Soucieux de maintenir une ambiance familiale au sein du Vélo-Club, le comité propose une randonnée à travers la région. L’apéro offert par les « anciens » à Troistorrents, motivent les moins bons grimpeurs sur la montée par Chenarlier. Arrivés en plaine, les coureurs et leurs familles partagent le traditionnel repas de circonstance : gratin, rôti et coup de rouge. Cette sortie est également l’occasion d’exhiber les nouveaux maillots du Vélo-Club, imprimés à l’occasion de 90ème anniversaire. Les nostalgiques du maillot en laine en profitent pour sortir de la naphtaline leur tunique de jeunesse merveilleusement conservée…

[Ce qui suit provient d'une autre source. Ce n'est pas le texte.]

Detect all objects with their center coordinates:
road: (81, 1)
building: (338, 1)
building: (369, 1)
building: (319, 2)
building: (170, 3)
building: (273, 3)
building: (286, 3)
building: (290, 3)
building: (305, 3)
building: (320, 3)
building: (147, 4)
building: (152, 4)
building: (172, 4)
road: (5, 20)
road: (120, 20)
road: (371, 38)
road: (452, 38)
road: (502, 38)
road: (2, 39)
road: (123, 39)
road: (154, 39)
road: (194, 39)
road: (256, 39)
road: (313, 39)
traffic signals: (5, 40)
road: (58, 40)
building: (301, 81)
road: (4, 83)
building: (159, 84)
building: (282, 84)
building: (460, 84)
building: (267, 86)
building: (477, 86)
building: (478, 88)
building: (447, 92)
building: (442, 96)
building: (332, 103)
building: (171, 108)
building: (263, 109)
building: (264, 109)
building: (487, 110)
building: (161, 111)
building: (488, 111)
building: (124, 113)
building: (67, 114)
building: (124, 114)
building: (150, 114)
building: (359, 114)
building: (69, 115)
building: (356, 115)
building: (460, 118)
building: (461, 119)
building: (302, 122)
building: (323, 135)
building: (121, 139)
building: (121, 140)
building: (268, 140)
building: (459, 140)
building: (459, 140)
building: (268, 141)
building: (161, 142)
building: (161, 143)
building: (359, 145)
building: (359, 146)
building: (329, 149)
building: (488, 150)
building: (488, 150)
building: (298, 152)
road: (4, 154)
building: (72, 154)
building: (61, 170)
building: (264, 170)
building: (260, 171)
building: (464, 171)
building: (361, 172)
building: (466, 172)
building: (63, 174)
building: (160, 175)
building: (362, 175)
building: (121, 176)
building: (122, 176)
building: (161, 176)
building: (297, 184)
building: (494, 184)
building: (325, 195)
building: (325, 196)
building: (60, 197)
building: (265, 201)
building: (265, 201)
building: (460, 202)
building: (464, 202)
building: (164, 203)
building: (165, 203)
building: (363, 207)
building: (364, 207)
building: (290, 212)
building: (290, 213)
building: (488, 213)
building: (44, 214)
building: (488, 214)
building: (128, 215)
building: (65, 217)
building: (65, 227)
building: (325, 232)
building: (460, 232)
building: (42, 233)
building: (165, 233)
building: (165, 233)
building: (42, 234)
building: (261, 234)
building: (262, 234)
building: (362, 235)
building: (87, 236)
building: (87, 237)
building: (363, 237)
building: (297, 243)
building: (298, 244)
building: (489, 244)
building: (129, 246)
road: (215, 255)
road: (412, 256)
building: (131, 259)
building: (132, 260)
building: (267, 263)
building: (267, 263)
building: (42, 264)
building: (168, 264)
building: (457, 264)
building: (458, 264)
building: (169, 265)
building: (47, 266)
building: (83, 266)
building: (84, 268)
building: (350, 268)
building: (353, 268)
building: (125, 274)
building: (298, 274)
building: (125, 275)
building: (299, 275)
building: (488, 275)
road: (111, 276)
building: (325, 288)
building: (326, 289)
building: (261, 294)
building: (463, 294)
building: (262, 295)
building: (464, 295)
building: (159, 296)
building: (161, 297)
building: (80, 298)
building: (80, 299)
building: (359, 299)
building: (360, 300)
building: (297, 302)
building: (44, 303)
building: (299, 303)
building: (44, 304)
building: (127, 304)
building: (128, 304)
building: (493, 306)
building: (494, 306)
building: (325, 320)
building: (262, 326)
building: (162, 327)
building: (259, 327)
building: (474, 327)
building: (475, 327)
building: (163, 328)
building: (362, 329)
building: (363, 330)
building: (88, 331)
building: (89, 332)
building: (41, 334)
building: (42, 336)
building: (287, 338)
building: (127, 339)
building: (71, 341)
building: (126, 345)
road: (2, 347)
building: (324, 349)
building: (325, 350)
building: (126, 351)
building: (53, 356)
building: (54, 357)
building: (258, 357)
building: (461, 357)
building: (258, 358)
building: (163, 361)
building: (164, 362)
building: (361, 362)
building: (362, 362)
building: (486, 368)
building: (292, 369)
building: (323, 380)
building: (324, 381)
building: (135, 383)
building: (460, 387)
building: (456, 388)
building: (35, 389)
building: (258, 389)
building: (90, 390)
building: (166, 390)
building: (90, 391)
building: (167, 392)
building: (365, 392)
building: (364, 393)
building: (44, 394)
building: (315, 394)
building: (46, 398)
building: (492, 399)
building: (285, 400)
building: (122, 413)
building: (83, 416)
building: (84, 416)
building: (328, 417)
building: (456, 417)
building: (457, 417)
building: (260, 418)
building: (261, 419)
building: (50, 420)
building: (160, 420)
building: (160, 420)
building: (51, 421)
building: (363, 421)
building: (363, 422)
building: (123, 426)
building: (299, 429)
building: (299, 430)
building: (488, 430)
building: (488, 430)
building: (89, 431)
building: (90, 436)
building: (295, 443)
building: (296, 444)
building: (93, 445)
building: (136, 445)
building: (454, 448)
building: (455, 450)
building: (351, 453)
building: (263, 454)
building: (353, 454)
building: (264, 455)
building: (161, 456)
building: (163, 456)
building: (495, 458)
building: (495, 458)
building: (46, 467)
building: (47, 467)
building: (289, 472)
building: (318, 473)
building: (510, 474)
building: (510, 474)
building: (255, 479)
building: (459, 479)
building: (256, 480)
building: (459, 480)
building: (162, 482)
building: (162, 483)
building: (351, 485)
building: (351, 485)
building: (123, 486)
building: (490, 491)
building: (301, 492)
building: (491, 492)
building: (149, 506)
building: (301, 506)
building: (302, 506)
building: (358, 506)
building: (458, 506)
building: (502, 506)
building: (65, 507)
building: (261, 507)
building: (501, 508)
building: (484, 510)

Les contingents de coureurs font défaut un peu partout en Suisse Romande. Il devient dès lors difficile d’organiser des courses dont les charges financières augmentent tandis que la participation diminue. Les championnats cantonaux des différentes fédérations romandes ne font pas exception à cette règle. Alors à l’initiative du vélo-club St.-Maurice, la proposition de réunir les championnats des cantons romands est acceptée et c’est au Vélo-Club Montheysan que revient l’honneur, en 1994, d’organiser ce premier championnat inter-cantonal. Le VCM est doublement honoré puisque Jérôme Posse gagne la course et obtient le titre valaisan de la catégorie « cyclosportif ». Amaël Donnet, dont les aptitudes au cyclisme ont été maintes fois démontrées, est récompensé de ses efforts. Il obtient en 1996 les fameux points qui lui permettent de courir désormais avec l’Elite du cyclisme mondial. Ainsi il participe à de nombreuses courses à travers l’Europe, et même au sein de la sélection nationale lors de courses à étapes comme le Tour de Martinique. Il s’y illustre en 1998 notamment dans le classement à point et celui de la montagne puisqu’il termine 4ème de chacun des classements, derrière 3 redoutables cubains…
Yves Clapasson confirme lui aussi ses excellentes qualités de coureur et gagne en 1998 le championnat valaisan dans la difficile catégorie qu’est celle des amateurs. Si Yves Clapasson préfère désormais se consacrer à sa nouvelle petite famille et Amaël Donnet de délaisser l’austérité de la course sur route pour le fun du VTT et du free-ride, il ne faut pas oublier tous les autres forcenés du deux roues, dont la liste serait bien trop longue, qui se « tirent la bourre » dans les courses régionales ou qui tout simplement alignent des milliers de kilomètres chaque année.